Picasso in Antibes, France (1:51)
Picasso painted prolifically in Antibes in his later years, inspired by his young muse (Françoise Gilot), simple village life, and the joy of post-WWII freedom. We see his paintings in Antibes’ Picasso Museum
Complete Video Script
Before 1860, when Nice was under Italian rule, Antibes was France’s last fort before the Italian border. The French king made sure the ramparts were strong and well-defended. Today, the fort protects a priceless collection of Picassos.
In 1946, 65-year-old Pablo Picasso was reborn. World War II was over, and Picasso could finally escape the gray skies and gray uniforms of Nazi-occupied Paris. Enjoying worldwide fame and the love of 23-year-old Françoise Gilot, Picasso moved to Antibes. He lived and worked in this castle and on this terrace. He painted like a mad man, swam in the Mediterranean in the morning, partied with friends in the evening, and painted again late into the night.
Ever-restless, Picasso had finally found his Garden of Eden…his joy of life and he painted it. In his Joie de Vivre we see his flower-child — Françoise. She kicks up her heels and dances across a Riviera beach.
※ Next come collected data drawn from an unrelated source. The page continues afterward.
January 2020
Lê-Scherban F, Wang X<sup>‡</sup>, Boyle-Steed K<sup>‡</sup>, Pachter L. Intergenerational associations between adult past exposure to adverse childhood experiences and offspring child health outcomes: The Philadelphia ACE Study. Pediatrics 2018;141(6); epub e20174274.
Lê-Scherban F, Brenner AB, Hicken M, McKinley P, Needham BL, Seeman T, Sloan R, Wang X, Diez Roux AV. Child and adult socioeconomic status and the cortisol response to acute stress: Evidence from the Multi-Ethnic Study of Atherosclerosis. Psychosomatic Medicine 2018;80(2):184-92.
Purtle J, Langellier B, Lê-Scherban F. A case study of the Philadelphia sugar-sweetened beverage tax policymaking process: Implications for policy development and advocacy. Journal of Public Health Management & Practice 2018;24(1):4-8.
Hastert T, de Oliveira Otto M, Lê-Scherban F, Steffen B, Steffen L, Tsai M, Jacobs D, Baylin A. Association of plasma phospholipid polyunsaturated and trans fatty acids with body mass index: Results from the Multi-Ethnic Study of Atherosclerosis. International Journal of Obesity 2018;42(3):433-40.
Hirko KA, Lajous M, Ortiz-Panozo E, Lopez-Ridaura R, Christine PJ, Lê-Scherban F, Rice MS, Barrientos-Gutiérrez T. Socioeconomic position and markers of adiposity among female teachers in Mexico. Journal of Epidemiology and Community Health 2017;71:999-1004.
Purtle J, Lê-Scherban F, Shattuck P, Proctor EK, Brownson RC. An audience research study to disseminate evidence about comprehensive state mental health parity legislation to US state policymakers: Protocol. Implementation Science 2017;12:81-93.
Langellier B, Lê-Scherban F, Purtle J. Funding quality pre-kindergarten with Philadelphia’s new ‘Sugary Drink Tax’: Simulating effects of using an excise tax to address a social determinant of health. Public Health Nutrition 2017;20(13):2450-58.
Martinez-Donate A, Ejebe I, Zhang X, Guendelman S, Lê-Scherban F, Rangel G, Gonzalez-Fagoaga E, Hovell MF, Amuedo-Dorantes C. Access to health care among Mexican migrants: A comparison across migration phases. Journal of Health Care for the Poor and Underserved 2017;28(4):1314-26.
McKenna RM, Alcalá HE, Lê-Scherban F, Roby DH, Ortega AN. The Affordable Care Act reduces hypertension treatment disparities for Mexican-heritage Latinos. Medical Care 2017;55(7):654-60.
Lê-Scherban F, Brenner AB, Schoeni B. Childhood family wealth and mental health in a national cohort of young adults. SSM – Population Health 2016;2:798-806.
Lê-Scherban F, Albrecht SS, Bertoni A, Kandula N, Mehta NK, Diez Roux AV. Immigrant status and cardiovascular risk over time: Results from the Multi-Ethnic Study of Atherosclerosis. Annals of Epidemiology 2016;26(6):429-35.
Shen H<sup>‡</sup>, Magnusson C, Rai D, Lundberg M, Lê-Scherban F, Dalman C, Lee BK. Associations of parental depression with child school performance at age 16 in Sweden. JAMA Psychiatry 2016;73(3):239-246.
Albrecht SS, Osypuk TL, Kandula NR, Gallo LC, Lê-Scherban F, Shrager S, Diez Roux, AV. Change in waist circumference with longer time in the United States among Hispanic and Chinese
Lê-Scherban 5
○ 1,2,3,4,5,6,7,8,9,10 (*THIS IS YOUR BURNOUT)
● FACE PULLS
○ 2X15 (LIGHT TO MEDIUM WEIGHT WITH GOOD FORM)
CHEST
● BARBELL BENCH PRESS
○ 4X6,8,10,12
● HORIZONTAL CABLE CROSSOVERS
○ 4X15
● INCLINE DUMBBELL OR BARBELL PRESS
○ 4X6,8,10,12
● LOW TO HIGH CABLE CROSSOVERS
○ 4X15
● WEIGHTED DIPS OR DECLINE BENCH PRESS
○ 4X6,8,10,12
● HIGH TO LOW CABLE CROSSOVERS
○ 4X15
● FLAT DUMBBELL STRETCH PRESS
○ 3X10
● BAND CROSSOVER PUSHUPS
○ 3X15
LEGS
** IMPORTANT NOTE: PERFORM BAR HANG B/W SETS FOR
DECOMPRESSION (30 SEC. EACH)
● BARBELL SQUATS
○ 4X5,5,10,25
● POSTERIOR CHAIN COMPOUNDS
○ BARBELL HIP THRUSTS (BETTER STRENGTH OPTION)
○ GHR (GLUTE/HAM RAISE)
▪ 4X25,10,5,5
Flute-playing satyrs, centaurs, and fauns announce the newfound freedom of a newly-liberated France and a newly-liberated Picasso.
After decades in the city, Picasso rediscovered the joys of village life. Shopping at the Antibes market, he’d return home and turn groceries into masterpieces. With his distinct Cubist style, he captured sunbathers…and munching locals. He was fascinated with the simple life of fishermen. Picasso painted a pagan paradise, where civilized people could let their hair down and indulge in simple, animal pleasures.